The Arch Linux developers informed users today, May 22, about the immediate availability of a critical update for the kernel packages used in the distribution that promises to patch the well-known EXT4 RAID data corruption issue.

Softpedia reported earlier this week that most of the upstream Linux kernel branches were plagued by a data corruption issue caused by delayed and unwritten extents in the EXT4 filesystem, and that several Arch Linux users complained of data loss on RAID setups.

Arch Linux was one of the several distributions affected by the respective data corruption issue that occurred on software RAID 0 arrays with EXT4 file systems mounted with the "discard" option, as it uses Linux kernels from the stable 4.0.x branch, as well as the 3.14.x LTS (Long Term Support) series.

Both Arch Linux's stable kernels were updated on May 22 to Linux kernel 4.0.4 and Linux kernel 3.14.43 LTS, which patch the data corruption problem mentioned above, after numerous users were already affected by the data corruption bug.

"The issue has been addressed in the linux 4.0.4-2 and linux-lts 3.14.43-2 updates. Due to the nature of the bug, however, it is likely that data corruption has already occurred on systems running the aforementioned kernels," says Evangelos Foutras in the announcement.

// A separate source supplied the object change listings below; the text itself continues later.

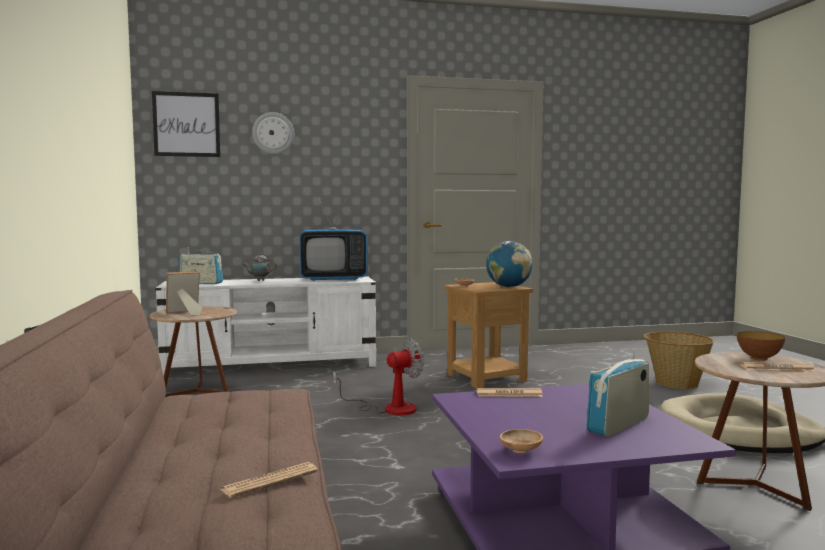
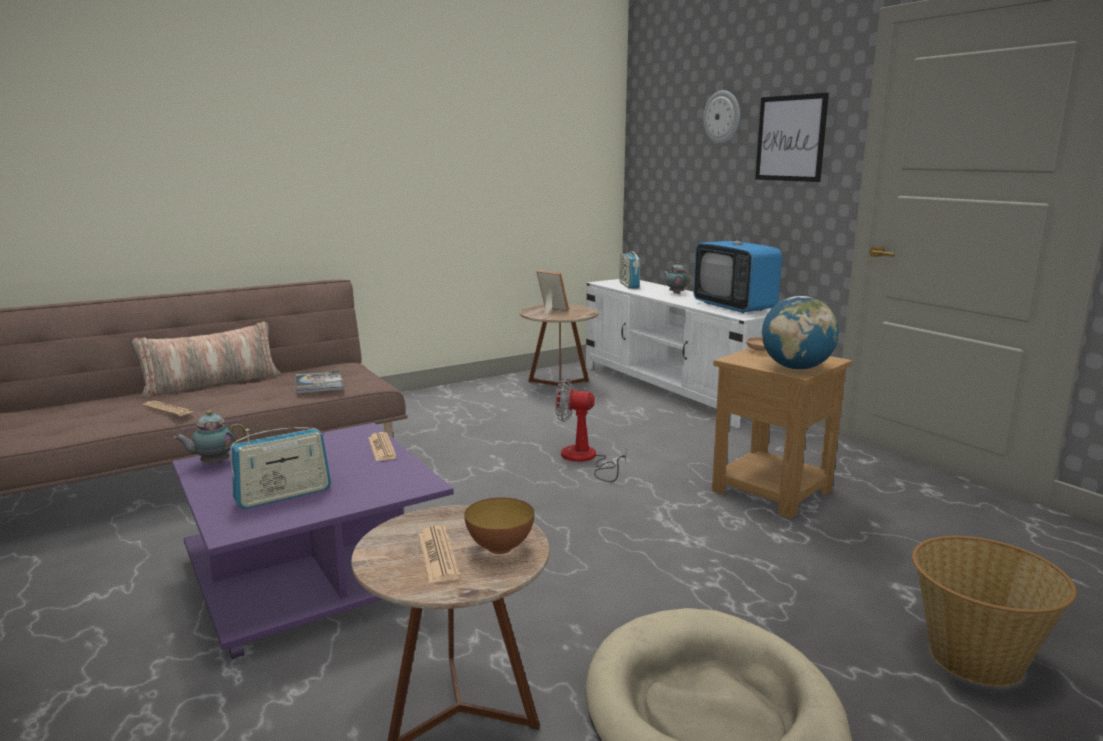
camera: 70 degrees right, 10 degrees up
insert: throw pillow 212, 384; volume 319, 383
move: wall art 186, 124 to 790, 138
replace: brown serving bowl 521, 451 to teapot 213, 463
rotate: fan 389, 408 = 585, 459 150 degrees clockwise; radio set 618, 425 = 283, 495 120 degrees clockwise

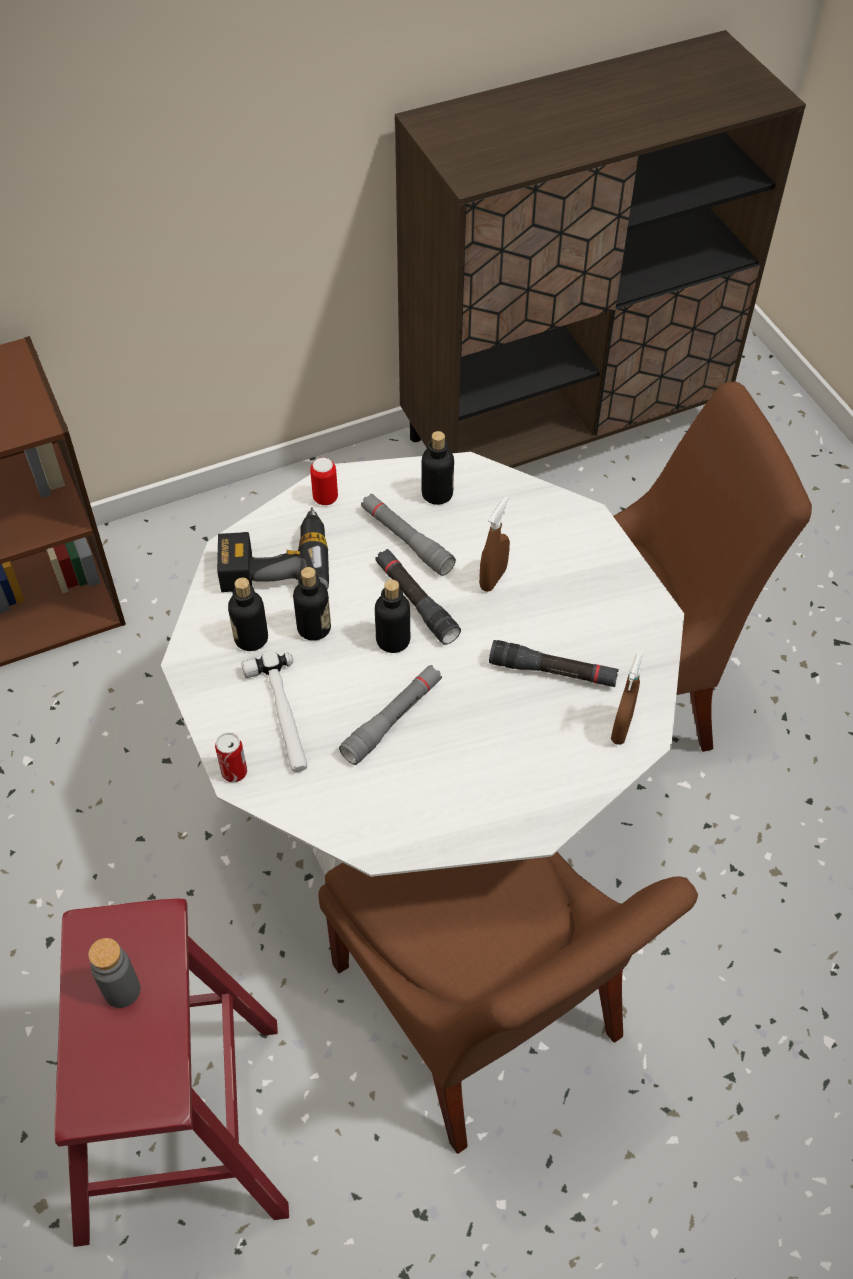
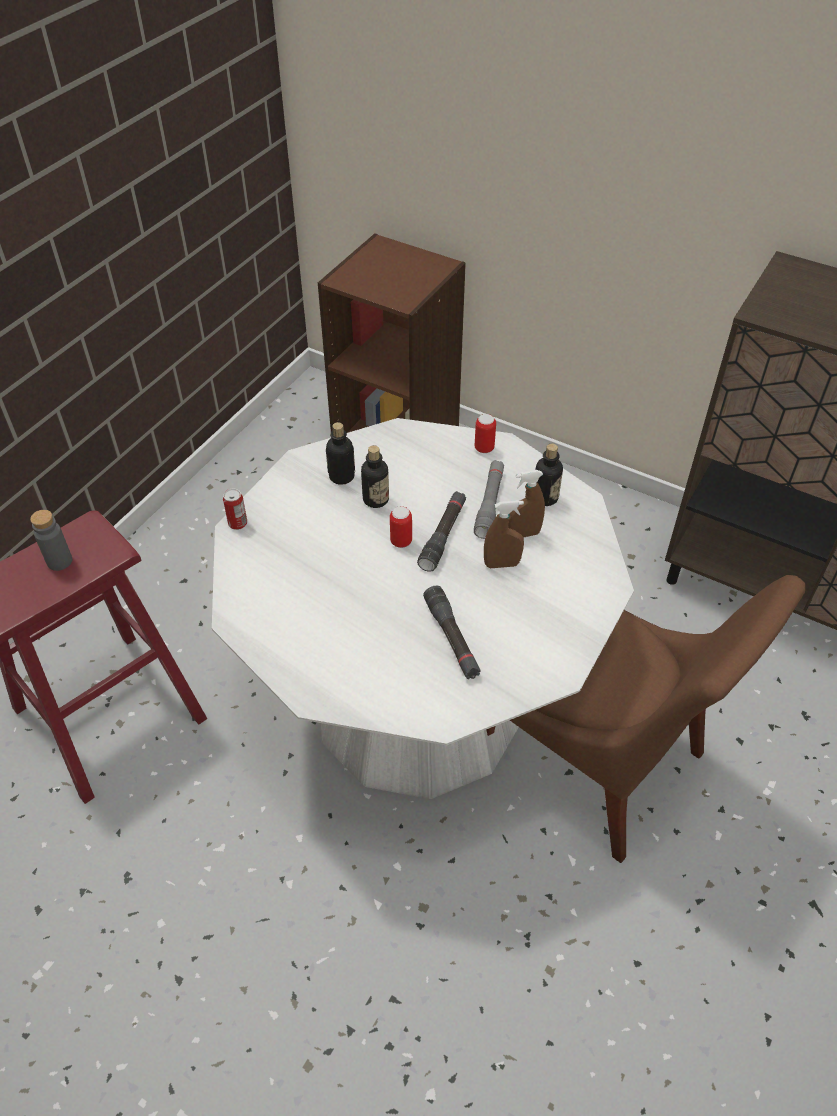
camera: 55 degrees right, 5 degrees down
delete: drill 275, 561; hand hammer 281, 716; grey torch 392, 719; brown plain chair 481, 1013
move: brown spray bottle 621, 728 to 523, 534
replace: bottle 393, 640 to sealed can 401, 541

Arch Linux users are urged to check the integrity of their file systems

Due to the fact that users who used RAID setups have been affected by the EXT4 data corruption issue for more than two weeks now, the Arch Linux developers urge them to verify the integrity of respective file systems using the "fsck" command or restore from a safe backup.

It is strongly advised that all Arch Linux users update their distributions as soon as possible to the new kernel versions pushed on May 22 in the main software repositories of the rolling-release operating system. It is always a good idea to keep your system(s) up to date!